Finalement, la troisième objection est celle de la projection anthropomorphique. Selon cette objection, la personnalité divine perçue par la foi ne serait qu’une illusion mentale de l’être humain projetant sa nature personnelle sur l’univers. Je répondrais d’abord que, si l’on se méfie ainsi de l’expérience de la foi, on doit se méfier également de l’expérience de l’empathie. Si l’on doute que la foi soit une projection du soi sur l’univers, pourquoi ne douterait-on pas que l’empathie est une projection du soi sur les autres? Dans un cas comme dans l’autre, il s’agit d’un sens que nous pouvons accepter comme valide ou rejeter comme illusoire ; dans un cas comme dans l’autre, on met effectivement notre personnalité en relation avec d’autres personnalités. A priori, la foi comme l’empathie peuvent être des projections illusoires : il importe néanmoins de reconnaître la parenté entre ces deux sens, et donc la parenté entre la validité morale de l’empathie et la validité spirituelle de la foi.

Au-delà de cet a priori, la question devient proprement intellectuelle.
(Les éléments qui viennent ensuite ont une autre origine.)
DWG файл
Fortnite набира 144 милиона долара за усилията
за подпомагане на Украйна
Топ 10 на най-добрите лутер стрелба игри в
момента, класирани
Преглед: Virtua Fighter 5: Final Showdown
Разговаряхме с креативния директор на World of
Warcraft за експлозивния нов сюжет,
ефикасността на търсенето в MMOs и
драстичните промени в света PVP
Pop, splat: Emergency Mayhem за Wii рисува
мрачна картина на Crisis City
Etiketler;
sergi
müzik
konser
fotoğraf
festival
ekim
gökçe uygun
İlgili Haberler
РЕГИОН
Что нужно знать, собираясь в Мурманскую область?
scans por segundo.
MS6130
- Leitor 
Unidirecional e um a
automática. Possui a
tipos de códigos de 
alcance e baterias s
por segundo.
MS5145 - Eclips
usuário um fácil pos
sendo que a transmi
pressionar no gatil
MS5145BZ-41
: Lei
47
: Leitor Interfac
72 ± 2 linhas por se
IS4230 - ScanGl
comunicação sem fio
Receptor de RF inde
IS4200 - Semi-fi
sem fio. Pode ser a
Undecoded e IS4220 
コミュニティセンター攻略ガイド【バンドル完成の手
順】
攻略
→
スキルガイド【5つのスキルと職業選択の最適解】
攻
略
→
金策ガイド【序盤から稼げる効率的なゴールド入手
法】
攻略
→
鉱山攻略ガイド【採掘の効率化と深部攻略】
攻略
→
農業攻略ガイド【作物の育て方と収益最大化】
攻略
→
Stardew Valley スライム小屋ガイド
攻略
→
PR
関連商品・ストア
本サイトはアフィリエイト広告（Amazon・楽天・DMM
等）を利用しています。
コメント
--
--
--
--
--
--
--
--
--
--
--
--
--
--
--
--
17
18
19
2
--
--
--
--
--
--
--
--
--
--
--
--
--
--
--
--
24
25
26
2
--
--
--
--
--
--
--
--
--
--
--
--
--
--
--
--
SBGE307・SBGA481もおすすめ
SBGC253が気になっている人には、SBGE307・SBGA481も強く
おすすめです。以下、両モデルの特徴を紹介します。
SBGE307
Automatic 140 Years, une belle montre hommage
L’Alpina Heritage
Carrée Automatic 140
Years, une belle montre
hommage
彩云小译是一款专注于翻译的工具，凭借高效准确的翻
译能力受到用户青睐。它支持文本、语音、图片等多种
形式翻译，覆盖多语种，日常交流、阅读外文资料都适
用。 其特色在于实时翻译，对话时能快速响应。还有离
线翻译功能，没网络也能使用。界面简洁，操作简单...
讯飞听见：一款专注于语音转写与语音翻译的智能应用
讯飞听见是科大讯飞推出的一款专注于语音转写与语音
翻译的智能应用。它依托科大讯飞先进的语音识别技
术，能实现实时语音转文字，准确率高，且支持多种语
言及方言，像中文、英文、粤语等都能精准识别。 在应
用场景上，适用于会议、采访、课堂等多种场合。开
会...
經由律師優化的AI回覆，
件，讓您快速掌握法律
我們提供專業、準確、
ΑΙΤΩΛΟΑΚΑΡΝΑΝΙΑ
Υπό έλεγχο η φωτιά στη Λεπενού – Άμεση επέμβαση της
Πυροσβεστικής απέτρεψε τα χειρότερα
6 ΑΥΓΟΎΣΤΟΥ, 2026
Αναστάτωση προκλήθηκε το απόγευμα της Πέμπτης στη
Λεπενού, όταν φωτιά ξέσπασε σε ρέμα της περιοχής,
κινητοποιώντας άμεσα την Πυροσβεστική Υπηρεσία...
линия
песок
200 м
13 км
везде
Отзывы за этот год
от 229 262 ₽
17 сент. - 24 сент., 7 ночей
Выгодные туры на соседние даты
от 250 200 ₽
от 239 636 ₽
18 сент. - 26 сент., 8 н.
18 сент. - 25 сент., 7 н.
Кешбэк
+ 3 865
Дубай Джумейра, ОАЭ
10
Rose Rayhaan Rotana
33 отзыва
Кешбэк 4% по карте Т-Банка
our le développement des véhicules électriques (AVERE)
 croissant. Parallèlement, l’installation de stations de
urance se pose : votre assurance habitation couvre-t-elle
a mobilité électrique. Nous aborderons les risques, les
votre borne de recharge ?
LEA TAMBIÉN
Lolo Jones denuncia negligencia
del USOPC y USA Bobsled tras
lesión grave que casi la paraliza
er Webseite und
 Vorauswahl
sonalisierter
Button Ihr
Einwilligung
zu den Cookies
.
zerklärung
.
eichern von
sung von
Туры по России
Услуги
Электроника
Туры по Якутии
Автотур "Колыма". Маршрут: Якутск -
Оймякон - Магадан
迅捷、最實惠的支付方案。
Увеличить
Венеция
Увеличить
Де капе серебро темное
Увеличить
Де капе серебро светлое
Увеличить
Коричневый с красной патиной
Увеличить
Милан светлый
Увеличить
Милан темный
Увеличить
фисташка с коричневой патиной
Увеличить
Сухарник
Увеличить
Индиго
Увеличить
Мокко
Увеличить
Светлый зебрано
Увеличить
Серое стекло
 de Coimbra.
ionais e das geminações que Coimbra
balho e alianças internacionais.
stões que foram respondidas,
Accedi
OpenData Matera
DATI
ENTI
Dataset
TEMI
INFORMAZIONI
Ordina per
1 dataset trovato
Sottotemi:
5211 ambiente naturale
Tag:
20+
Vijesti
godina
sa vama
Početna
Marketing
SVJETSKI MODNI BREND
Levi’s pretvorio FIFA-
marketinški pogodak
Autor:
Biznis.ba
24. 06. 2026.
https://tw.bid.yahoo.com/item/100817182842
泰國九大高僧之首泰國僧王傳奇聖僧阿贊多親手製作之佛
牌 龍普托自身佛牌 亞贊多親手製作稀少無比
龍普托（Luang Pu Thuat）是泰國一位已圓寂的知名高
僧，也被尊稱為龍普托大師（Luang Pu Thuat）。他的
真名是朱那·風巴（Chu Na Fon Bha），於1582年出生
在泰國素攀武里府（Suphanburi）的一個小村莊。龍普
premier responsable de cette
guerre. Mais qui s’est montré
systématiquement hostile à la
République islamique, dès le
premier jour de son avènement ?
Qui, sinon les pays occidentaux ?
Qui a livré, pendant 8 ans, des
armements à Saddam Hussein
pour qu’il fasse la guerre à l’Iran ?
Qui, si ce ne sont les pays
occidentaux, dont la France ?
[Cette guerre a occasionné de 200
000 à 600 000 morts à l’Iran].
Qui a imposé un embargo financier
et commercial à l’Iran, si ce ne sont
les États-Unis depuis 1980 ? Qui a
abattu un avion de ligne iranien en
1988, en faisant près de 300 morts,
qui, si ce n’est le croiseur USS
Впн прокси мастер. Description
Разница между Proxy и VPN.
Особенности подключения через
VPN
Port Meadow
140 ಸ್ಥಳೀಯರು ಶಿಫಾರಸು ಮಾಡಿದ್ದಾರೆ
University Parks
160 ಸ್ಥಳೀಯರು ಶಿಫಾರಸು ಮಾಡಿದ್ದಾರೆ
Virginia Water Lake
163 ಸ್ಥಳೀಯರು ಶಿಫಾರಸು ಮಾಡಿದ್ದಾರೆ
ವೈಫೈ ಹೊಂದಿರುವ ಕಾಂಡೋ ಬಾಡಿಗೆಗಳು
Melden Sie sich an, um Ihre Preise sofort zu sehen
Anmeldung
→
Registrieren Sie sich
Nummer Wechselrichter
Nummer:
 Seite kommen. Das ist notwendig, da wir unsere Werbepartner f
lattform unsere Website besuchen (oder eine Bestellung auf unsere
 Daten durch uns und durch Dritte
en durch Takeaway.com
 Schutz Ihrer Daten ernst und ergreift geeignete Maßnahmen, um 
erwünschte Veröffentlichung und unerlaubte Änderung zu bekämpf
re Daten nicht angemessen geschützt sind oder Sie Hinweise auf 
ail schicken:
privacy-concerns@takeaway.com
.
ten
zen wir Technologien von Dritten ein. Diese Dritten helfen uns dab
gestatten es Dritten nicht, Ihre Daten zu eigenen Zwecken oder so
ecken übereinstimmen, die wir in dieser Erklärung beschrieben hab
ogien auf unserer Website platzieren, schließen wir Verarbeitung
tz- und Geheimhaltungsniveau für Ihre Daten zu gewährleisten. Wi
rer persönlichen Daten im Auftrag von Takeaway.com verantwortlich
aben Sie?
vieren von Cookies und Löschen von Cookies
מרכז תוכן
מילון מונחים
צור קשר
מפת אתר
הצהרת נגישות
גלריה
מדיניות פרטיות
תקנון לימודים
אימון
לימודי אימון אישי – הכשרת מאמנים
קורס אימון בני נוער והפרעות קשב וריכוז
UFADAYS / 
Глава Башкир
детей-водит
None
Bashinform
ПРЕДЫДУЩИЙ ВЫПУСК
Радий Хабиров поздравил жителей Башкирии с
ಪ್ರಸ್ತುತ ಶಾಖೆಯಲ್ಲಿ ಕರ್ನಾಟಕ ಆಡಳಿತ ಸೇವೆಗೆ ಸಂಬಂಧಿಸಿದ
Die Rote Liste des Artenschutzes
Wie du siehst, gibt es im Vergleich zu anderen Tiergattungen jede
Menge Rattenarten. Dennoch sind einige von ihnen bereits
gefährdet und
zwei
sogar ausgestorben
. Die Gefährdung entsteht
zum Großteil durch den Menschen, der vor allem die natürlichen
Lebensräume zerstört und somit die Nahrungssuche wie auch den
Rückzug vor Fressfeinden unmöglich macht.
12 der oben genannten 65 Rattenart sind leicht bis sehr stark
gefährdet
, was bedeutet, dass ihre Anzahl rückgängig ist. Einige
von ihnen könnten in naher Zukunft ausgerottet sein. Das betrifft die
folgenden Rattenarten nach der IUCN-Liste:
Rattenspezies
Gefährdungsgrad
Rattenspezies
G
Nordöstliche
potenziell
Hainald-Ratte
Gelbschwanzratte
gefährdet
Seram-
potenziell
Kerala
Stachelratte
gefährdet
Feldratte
Il importe d’insister sur ce caractère intellectuel puisque, dans bien des cas, j’ai l’impression que cette objection est soulevée comme un contre-argument final plutôt que comme un véritable questionnement intellectuel. C’est-à-dire que, plutôt que de se méfier sainement d’une illusion plausible, maints athées voient dans la correspondance entre la personnalité humaine et la personnalité divine la preuve irrévocable de l’irréalité de cette dernière. Néanmoins, si cette correspondance peut effectivement être le fait d’une projection illusoire, elle n’est pas intrinsèquement impossible. Dans tous les cas, elle n’est pas inconsciente puisque l’un des principes fondamentaux du théisme est que l’humain fut créé à l’image de Dieu : c’est-à-dire que l’humain, comme Dieu, est une personne spirituelle. S’il s’agit d’une illusion, celle-ci n’est certainement pas due à une négligence intellectuelle ignare. En guise de conclusion, j’indique simplement que l’apologétique présuppositionaliste de Cornelius Van Til ou encore l’argument de la Raison de C.S. Lewis m’apparaissent plus que suffisants pour contrer cette objection.

Croire ou ne pas croire

Pris isolément, ces arguments intellectuels sont peu significatifs mais, en complément de l’analogie générale entre l’empathie et la foi que j’expose ici, ils constituent des indices additionnels en faveur de la validité de la foi. Comme je le mentionnais en introduction, la foi n’est jamais fondée sur l’intellect : elle est fondée sur une expérience pour être ensuite validée par l’intellect. Cependant, puisque certains blocages intellectuels peuvent poser en obstacles à l’expérience de la foi, il est parfois nécessaire d’invoquer des démonstrations intellectuelles pour déconstruire ces blocages. J’invite donc tous les incroyants à explorer le sens de la foi de la même façon que nous inviterions les personnes dénuées d’empathie à en explorer le sens : c’est-à-dire avec le courage et l’humilité nécessaires pour s’initier à un sens nouveau et troublant. Il s’agit d’un sens qui peut se développer de façon soudaine ou progressive, hâtive ou tardive. Le parcours de chacun est unique, chaque personne vit son expérience librement. Il n’est jamais trop tard pour devenir empathique, ni pour devenir croyant.